CHAPTER VII.
"A SEA CHANGE."
In the procession of the swift-winged hours there is for every man one and another which is big with fate, in that they bring him peculiar opportunity to lose his life, and by that means find it. Such an hour came now to Caius. The losing and finding of life is accomplished in many ways: the first proffer of this kind which Time makes to us is commonly a draught of the wine of joy, and happy is he who loses the remembrance of self therein.
The hour which was so fateful for Caius came flying with the light winds of August, which breathed over the sunny harvest fields and under the deep dark shade of woods of fir and beech, waving the gray moss that hung from trunk and branch, tossing the emerald ferns that grew in the moss at the roots, and out again into light to catch the silver down of thistles that grew by the red roadside and rustle their purple bloom; then on the cliff, just touching the blue sea with the slightest ripple, and losing themselves where sky and ocean met in indistinguishable azure fold.
Through the woods walked Caius, and onward to the shore. Neddy Morrison was dead. The little child who was lost in the sea was almost forgotten. Caius, thinking upon these things, thought also upon the transient nature of all things, but he did not think profoundly or long. In his earlier youth he had been a good deal given to meditation, a habit which is frequently a mere sign of mental fallowness; now that his mind was wearied with the accumulation of a little learning, it knew what work meant, and did not work except when compelled. Caius walked upon the red road bordered by fir hedges and weeds, amongst which blue and yellow asters were beginning to blow, and the ashen seeds of the flame-flower were seen, for its flame was blown out. Caius was walking for the sake of walking and in pure idleness, but when he came near Farmer Day's land he had no thought of passing it without pausing to rest his eyes for a time upon the familiar details of that part of the shore.

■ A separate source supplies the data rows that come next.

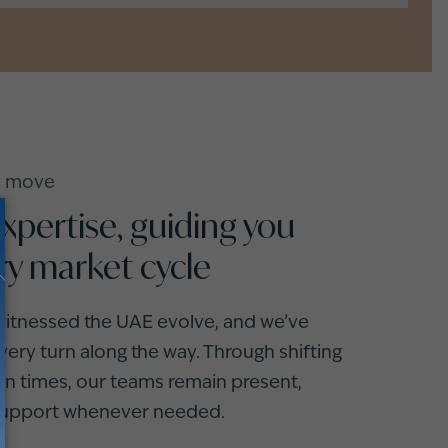
ry move
expertise, guiding you
ry market cycle
 witnessed the UAE evolve, and we’ve
ery turn along the way. Through shifting
in times, our teams remain present,
 support whenever needed.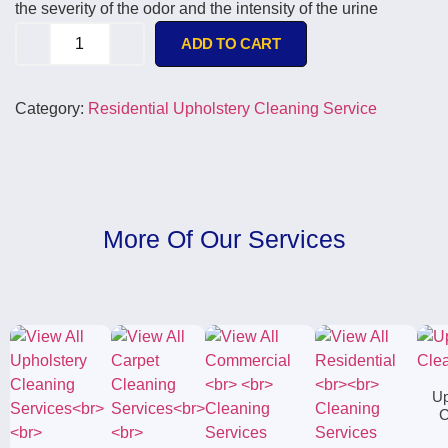
the severity of the odor and the intensity of the urine
ADD TO CART
Category:
Residential Upholstery Cleaning Service
More Of Our Services
Up
C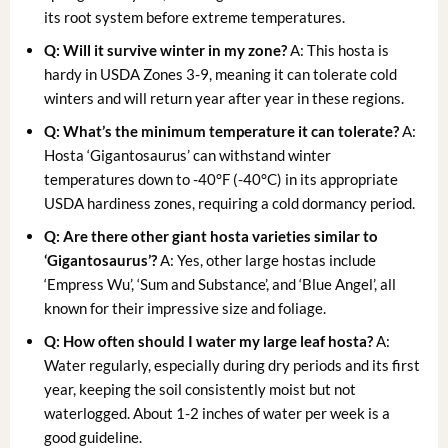
its root system before extreme temperatures.
Q: Will it survive winter in my zone?
A: This hosta is
hardy in USDA Zones 3-9, meaning it can tolerate cold
winters and will return year after year in these regions.
Q: What’s the minimum temperature it can tolerate?
A:
Hosta ‘Gigantosaurus’ can withstand winter
temperatures down to -40°F (-40°C) in its appropriate
USDA hardiness zones, requiring a cold dormancy period.
Q: Are there other
giant hosta varieties
similar to
‘Gigantosaurus’?
A: Yes, other large hostas include
‘Empress Wu’, ‘Sum and Substance’, and ‘Blue Angel’, all
known for their impressive size and foliage.
Q: How often should I water my
large leaf hosta
?
A:
Water regularly, especially during dry periods and its first
year, keeping the soil consistently moist but not
waterlogged. About 1-2 inches of water per week is a
good guideline.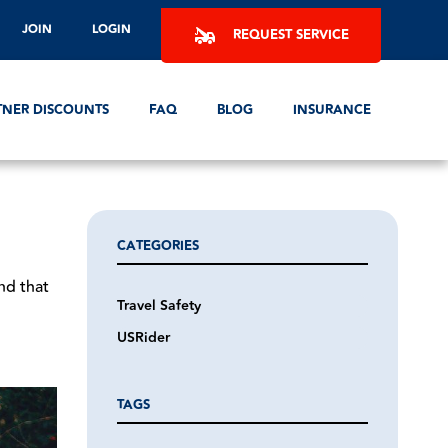
JOIN
LOGIN
REQUEST SERVICE
TNER DISCOUNTS
FAQ
BLOG
INSURANCE
CATEGORIES
nd that
Travel Safety
USRider
TAGS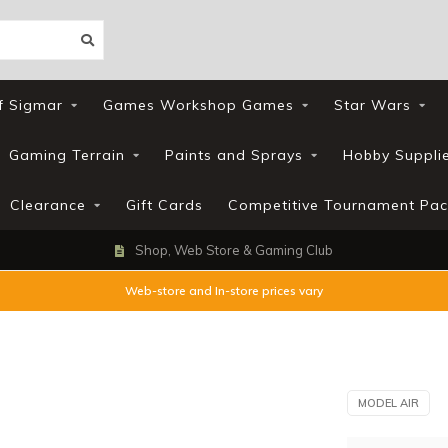
f Sigmar
Games Workshop Games
Star Wars
Gaming Terrain
Paints and Sprays
Hobby Suppli
Clearance
Gift Cards
Competitive Tournament Pac
Shop, Web Store & Gaming Club
Web-store and In-store prices vary
MODEL AIR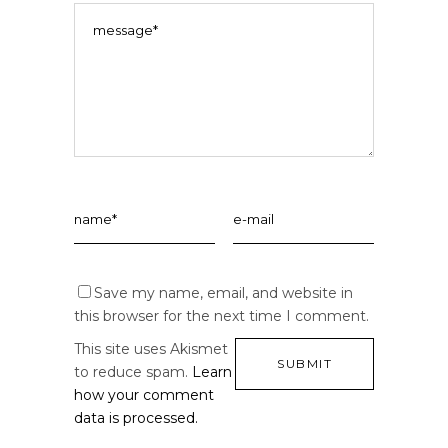
Save my name, email, and website in
this browser for the next time I comment.
This site uses Akismet
to reduce spam.
Learn
how your comment
data is processed.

He scrambled down the face of the cliff, for it was as yet some hours before the tide would be full. A glance showed him that the stone of baby Day's tablet yet held firm, cemented in the niche of the soft rock. A glance was enough for an object for which he had little respect, and he sat down with his back to it on one of the smaller rocks of the beach. This was the only place on the shore where the sandstone was hard enough to retain the form of rock, and the rock ended in the small, sharp headland which, when he was down at the water's level, hid the neighbouring bay entirely from his sight.

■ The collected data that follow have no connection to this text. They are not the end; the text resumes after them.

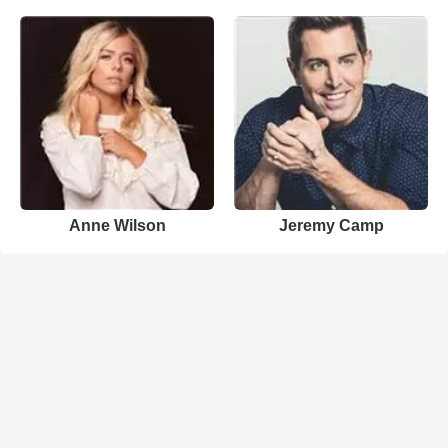
Anne Wilson
Jeremy Camp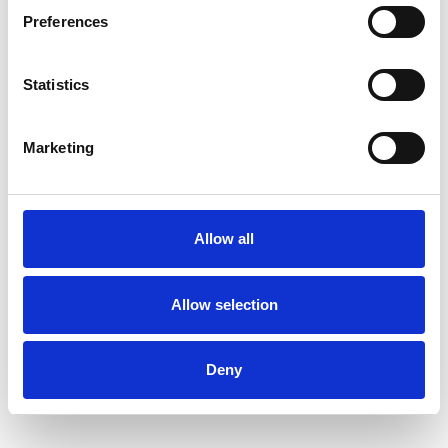
Preferences
Statistics
Stephen Gilles
SG
LONDON SW17
Marketing
SHOW CONTACT DETAILS
Allow all
Allow selection
SHARE
Deny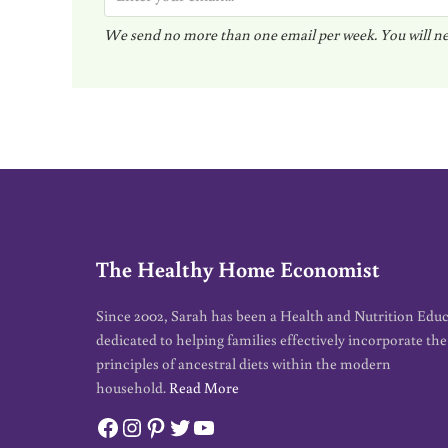
m
We send no more than one email per week. You will ne
a
i
l
*
The Healthy Home Economist
Since 2002, Sarah has been a Health and Nutrition Edu
dedicated to helping families effectively incorporate the
principles of ancestral diets within the modern
household.
Read More
Facebook
Instagram
Pinterest
Twitter
YouTube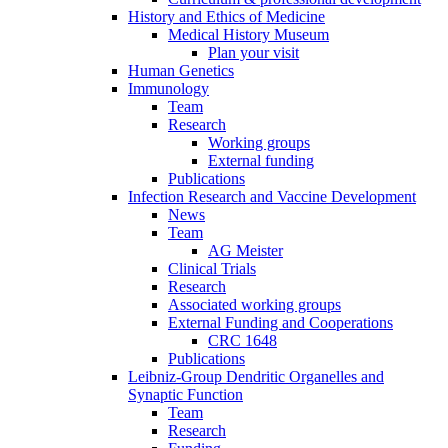
History and Ethics of Medicine
Medical History Museum
Plan your visit
Human Genetics
Immunology
Team
Research
Working groups
External funding
Publications
Infection Research and Vaccine Development
News
Team
AG Meister
Clinical Trials
Research
Associated working groups
External Funding and Cooperations
CRC 1648
Publications
Leibniz-Group Dendritic Organelles and
Synaptic Function
Team
Research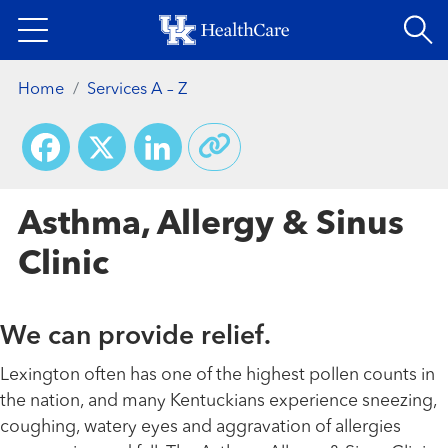
Skip
to
main
Home
Services A – Z
content
Facebook
X
LinkedIn
Asthma, Allergy & Sinus
Clinic
We can provide relief.
Lexington often has one of the highest pollen counts in
the nation, and many Kentuckians experience sneezing,
coughing, watery eyes and aggravation of allergies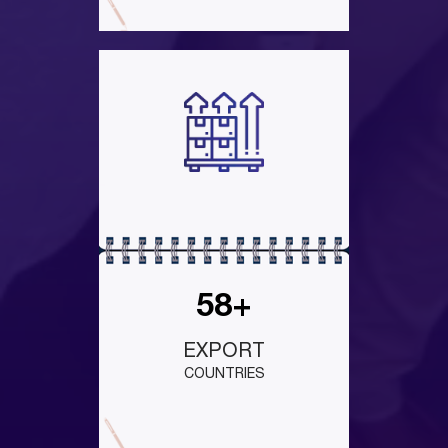
58+
EXPORT
COUNTRIES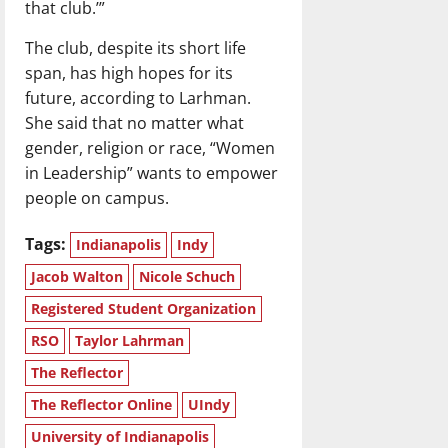
that club.’”
The club, despite its short life
span, has high hopes for its
future, according to Larhman.
She said that no matter what
gender, religion or race, “Women
in Leadership” wants to empower
people on campus.
Tags:
Indianapolis
Indy
Jacob Walton
Nicole Schuch
Registered Student Organization
RSO
Taylor Lahrman
The Reflector
The Reflector Online
UIndy
University of Indianapolis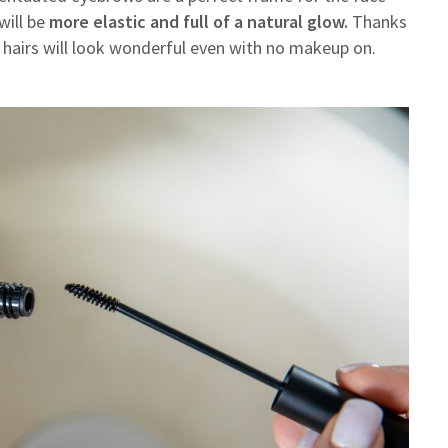
will be
more elastic and full of a natural glow.
Thanks
ur hairs will look wonderful even with no makeup on.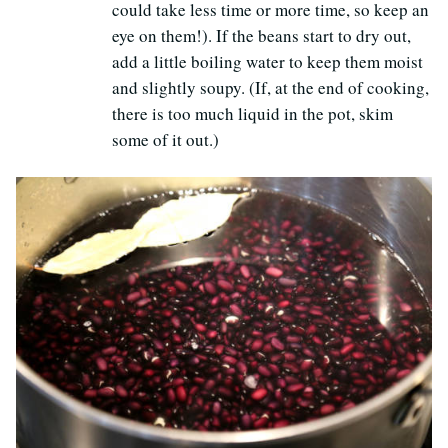
could take less time or more time, so keep an
eye on them!). If the beans start to dry out,
add a little boiling water to keep them moist
and slightly soupy. (If, at the end of cooking,
there is too much liquid in the pot, skim
some of it out.)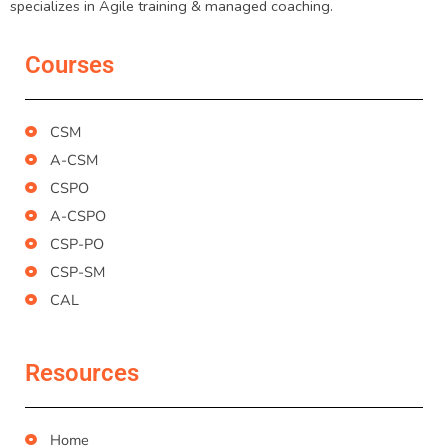
specializes in Agile training & managed coaching.
Courses
CSM
A-CSM
CSPO
A-CSPO
CSP-PO
CSP-SM
CAL
Resources
Home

The incoming tide had no swift, unexpected current as the outgoing water had. There was not much movement in the little channel upon which Caius was keeping watch. The summer afternoon was all aglow upon shore and sea. He had sat quite still for a good while, when, near the sunny island, just at the point where he had been pulled ashore on the adventurous night when he risked his life for the child, he suddenly observed what appeared to be a curious animal in the water.
There was a glistening as of a scaly, brownish body, which lay near the surface of the waves. Was it a porpoise that had ventured so near? Was it a dog swimming? No, he knew well that neither the one nor the other had any such habit as this lazy basking in sunny shallows. Then the head that was lying backwards on the water turned towards him, and he saw a human face—surely, surely it was human!—and a snow-white arm was lifted out of the water as if to play awhile in the warm air.